Tuesday, December 9, 2008

End of term

One more class to go and I'm assessing what we've accomplished and what we haven't. I'd like to think we've accomplished a fair bit and, in keeping with my philosophy, that has little to do with the fact that they've now heard of Hammurabi's code.

It's always fun to ask questions like, "What does E=MC2 mean?" Most are blank, others have a vague notion that Einstein had this equation and that it's important, but have no idea why. That's where Hammurabi's code will be inside of 6 months.

But we have done a few things and some of it will stick: we've learned how to look for the argument in an article, we've learned how to look things up on a serious database, we've learned how to write a precis that is concise and to the point. Of course many of us haven't learned that and even those who have can more properly be described as being introduced to a set of skills, practiced them a bit, and then moved on.

Here's two scary things that happened in the last two weeks: I had a student reading aloud in class and it sounded for all the world like my 8 year old reading a passage a bit above her grade level, stilted and missing pronunciations, certainly missing meanings, and when I mentioned this to a colleague he said, yeah, the textbook is written at a 10th grade level and the students come in some of them at an 8th grade level so they cannot read the textbook, god forbid they should see a long sentence like this one; second, I looked at a student's homework for Intro to Political Science and saw it was about what I'd consider 9th grade material.

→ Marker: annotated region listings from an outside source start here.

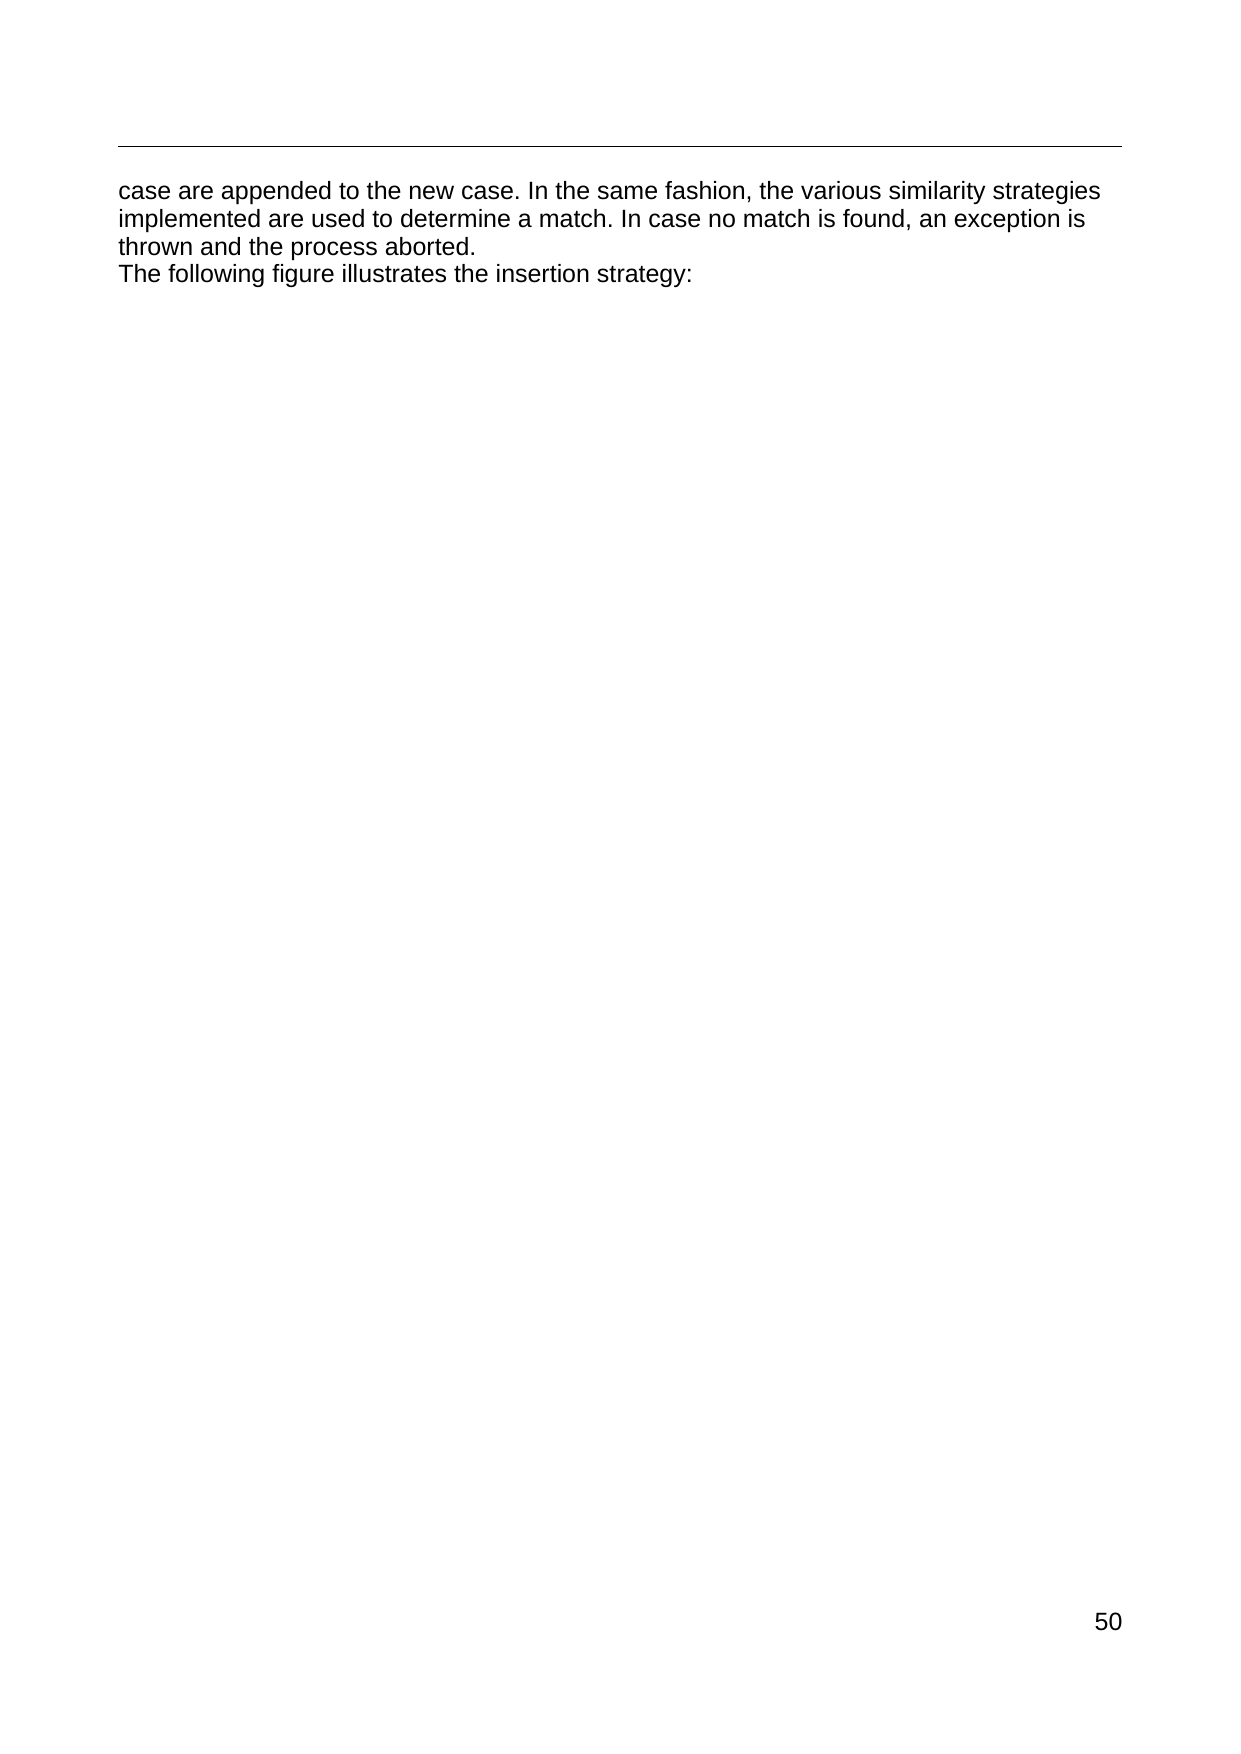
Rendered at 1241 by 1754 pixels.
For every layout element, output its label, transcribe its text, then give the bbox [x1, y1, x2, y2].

text The following figure illustrates the insertion strategy: [118, 260, 1122, 288]
text case are appended to the new case. In the same fashion, the various similarity strategies implemented are used to determine a match. In case no match is found, an exception is thrown and the process aborted. [118, 177, 1122, 260]
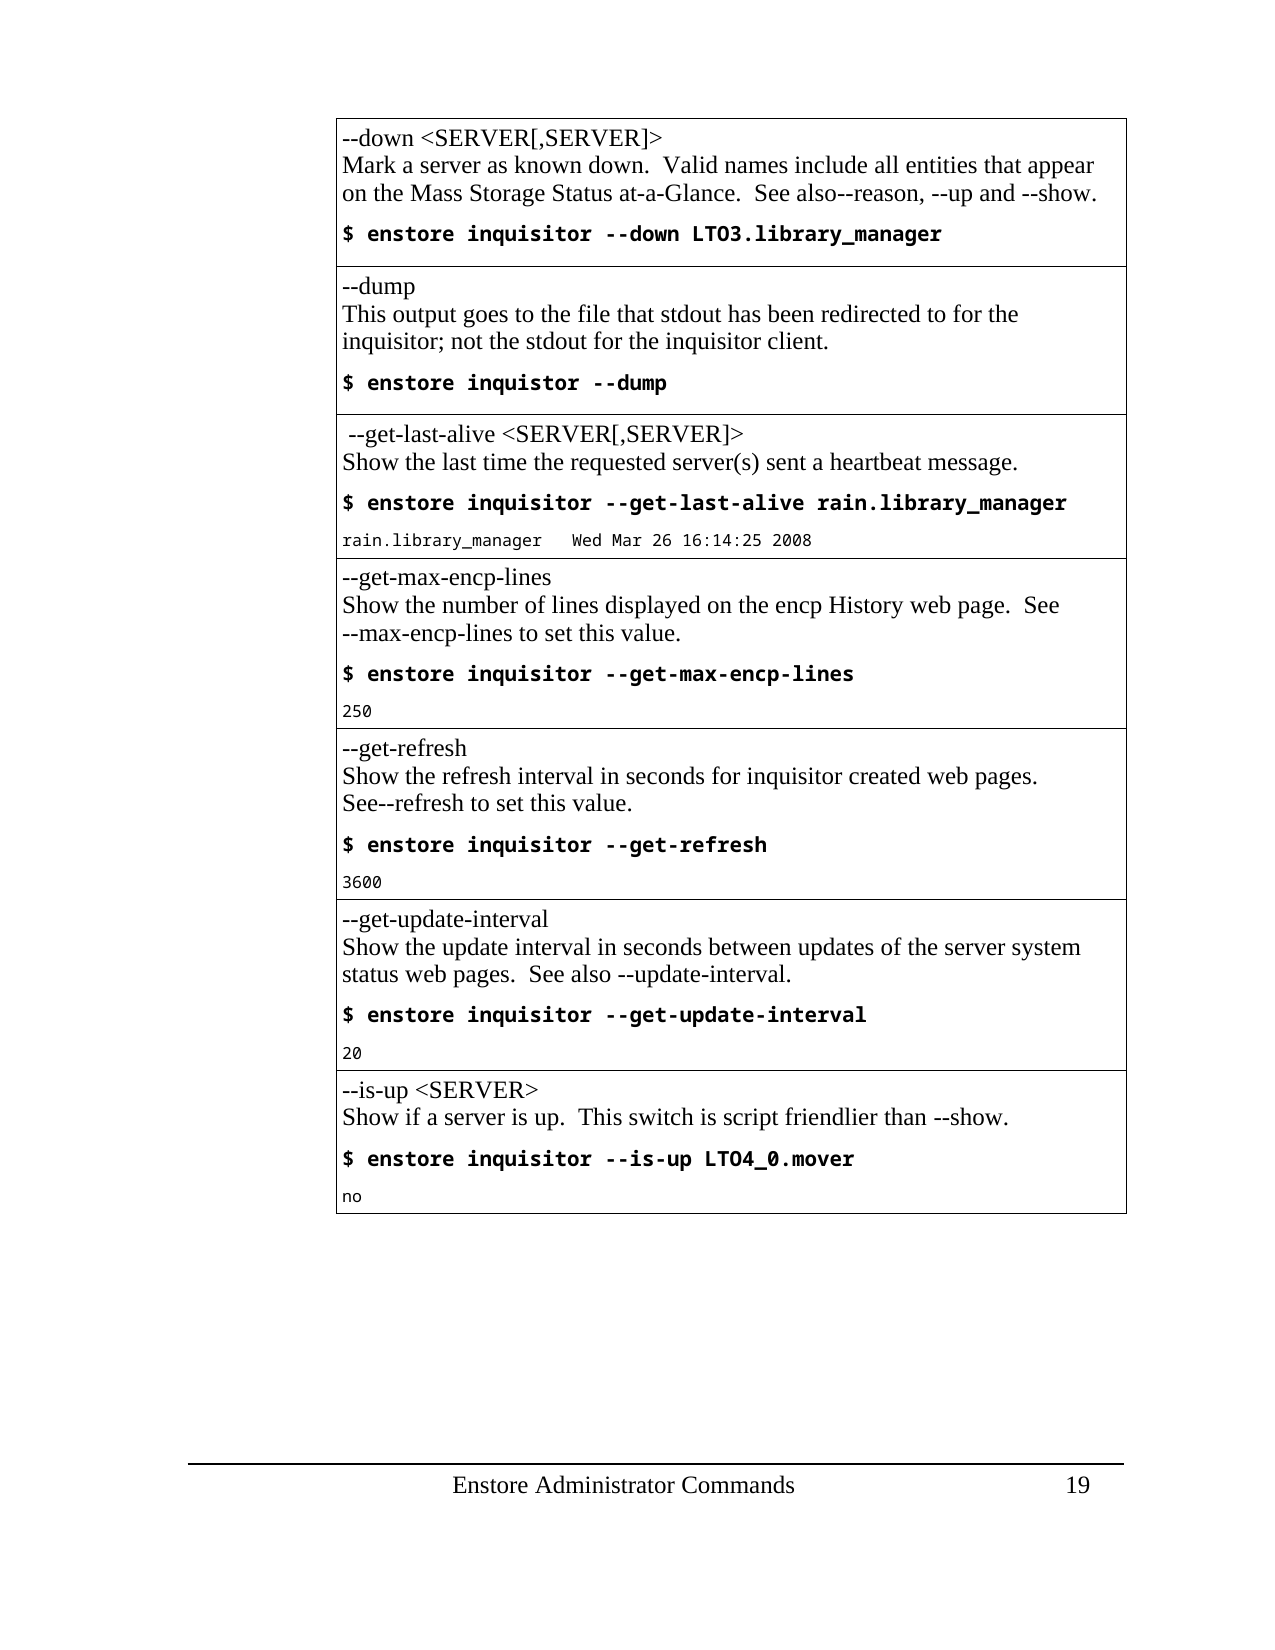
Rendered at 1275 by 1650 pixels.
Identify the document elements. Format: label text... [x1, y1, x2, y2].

table_cell --get-last-alive <SERVER[,SERVER]> Show the last time the requested server(s) sent a heartbeat message. $ enstore inquisitor --get-last-alive rain.library_manager rain.library_manager Wed Mar 26 16:14:25 2008 [337, 415, 1126, 557]
table_cell --get-refresh Show the refresh interval in seconds for inquisitor created web pages. See‑‑refresh to set this value. $ enstore inquisitor --get-refresh 3600 [337, 729, 1126, 899]
table_cell --is-up <SERVER> Show if a server is up. This switch is script friendlier than ‑‑show. $ enstore inquisitor --is-up LTO4_0.mover no [337, 1071, 1126, 1213]
table_cell --dump This output goes to the file that stdout has been redirected to for the inquisitor; not the stdout for the inquisitor client. $ enstore inquistor --dump [337, 267, 1126, 414]
table_cell --down <SERVER[,SERVER]> Mark a server as known down. Valid names include all entities that appear on the Mass Storage Status at-a-Glance. See also‑‑reason, ‑‑up and ‑‑show. $ enstore inquisitor --down LTO3.library_manager [337, 119, 1126, 266]
table_cell --get-update-interval Show the update interval in seconds between updates of the server system status web pages. See also ‑‑update-interval. $ enstore inquisitor --get-update-interval 20 [337, 900, 1126, 1070]
table_cell --get-max-encp-lines Show the number of lines displayed on the encp History web page. See ‑‑max‑encp‑lines to set this value. $ enstore inquisitor --get-max-encp-lines 250 [337, 559, 1126, 728]
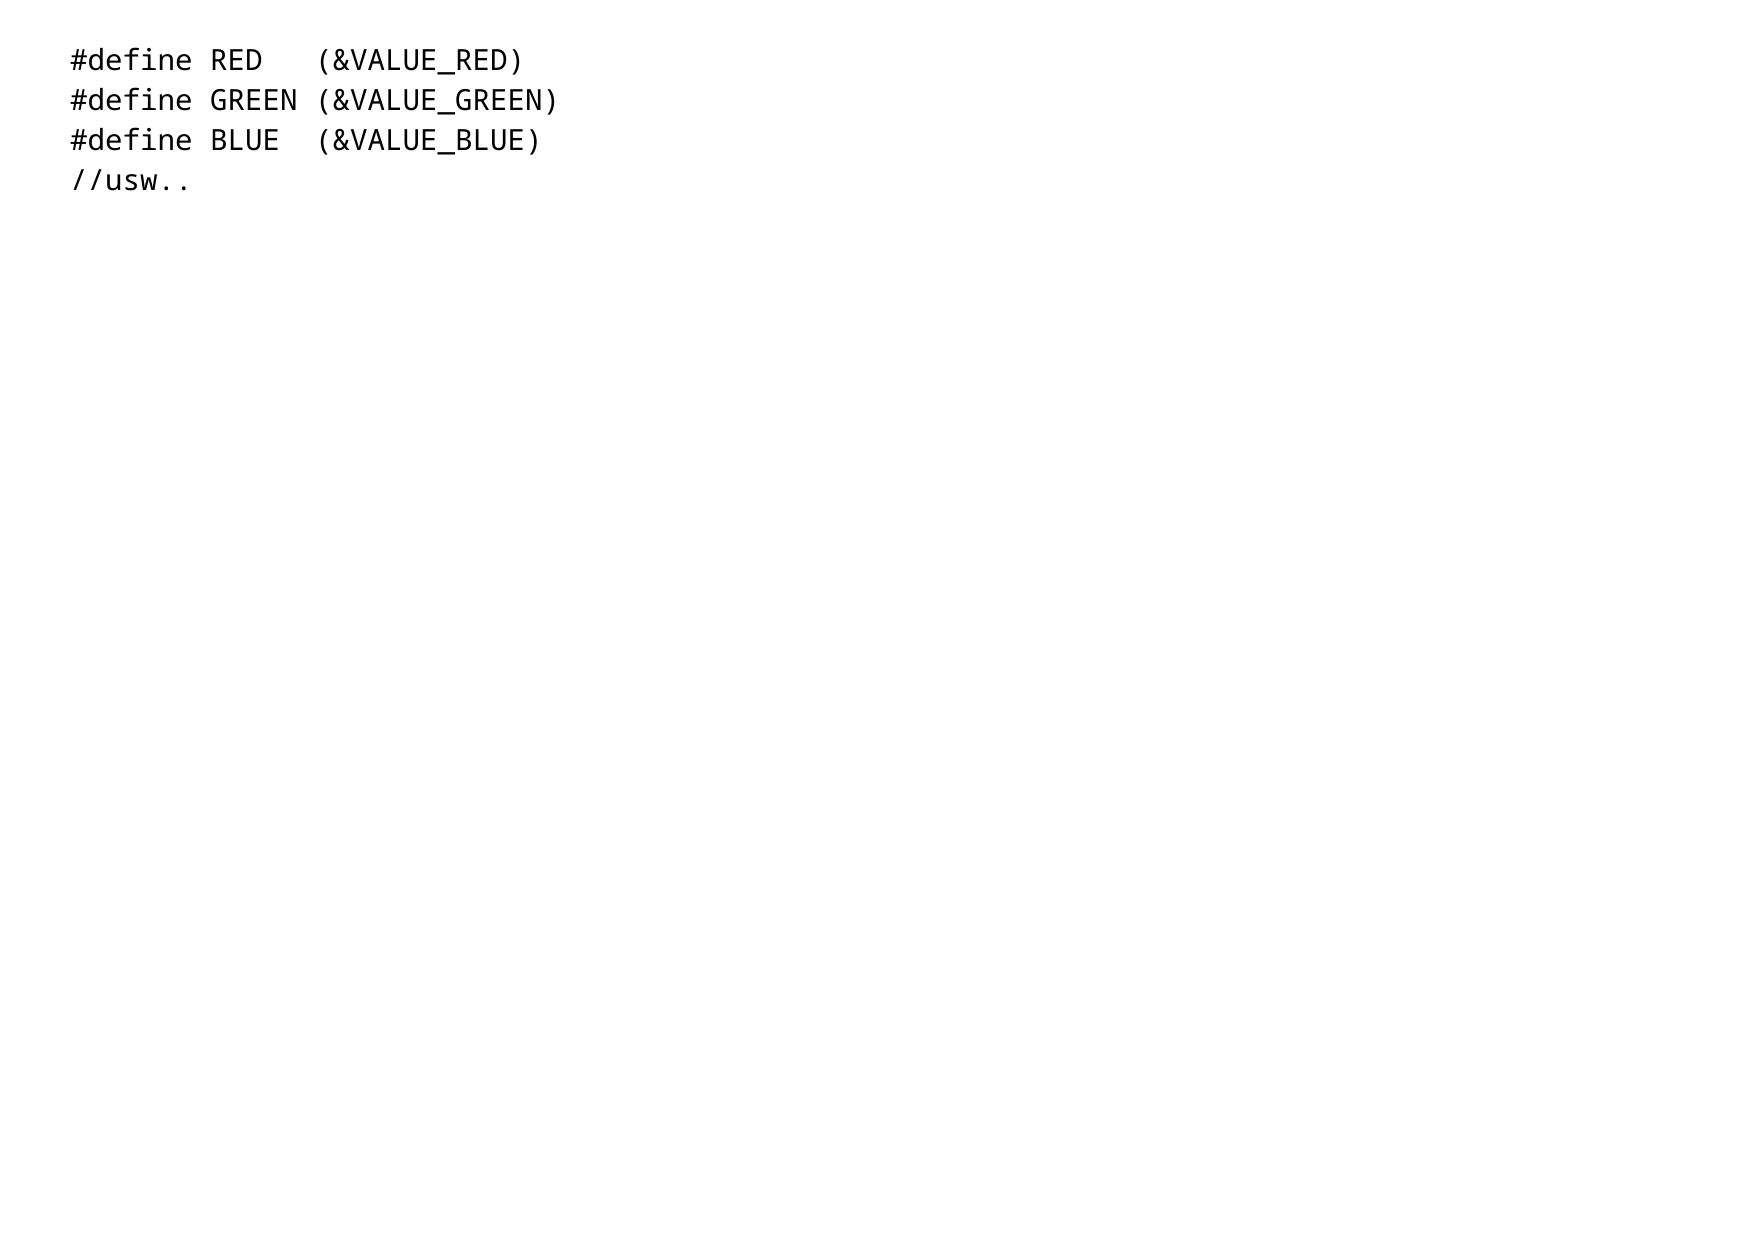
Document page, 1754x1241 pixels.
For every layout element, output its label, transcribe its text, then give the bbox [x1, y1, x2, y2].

text //usw.. [0, 159, 1754, 198]
text #define BLUE (&VALUE_BLUE) [0, 119, 1754, 159]
text #define RED (&VALUE_RED) [0, 40, 1754, 79]
text #define GREEN (&VALUE_GREEN) [0, 79, 1754, 119]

Now maybe I'm being unfair, but here's the way it went: the student was given a table with three categories, American, Indian, and Chinese political systems. They had to fill in the boxes with words describing the types of systems, eg. two party, parliamentary, one party. They then had a page-long assignment sheet that told them how to write their paper based on the table they'd filled out with paragraph by paragraph instructions for most of it. And in talking to the student, I realized that I'm trying to get them to look beyond the dominant public discourse, beyond the pop interpretation of events to a deeper, more interesting, more useful, and more accurate understanding of the world, and I'd not realized that they were not even aware of the dominant pop discourse. So they are learning that the Republicans were conservative and the Democrats are liberal and that's a start. In my class I would ask them why the supposedly conservative party is so eager to nationalize the banks. I would tell them, as we told our students at Michigan, that all of the shades of gray in mainstream American politics are liberal in a historical sense. So, I'm still missing the strike zone, but I'll try again next term with a wonderful thing called "learning communities."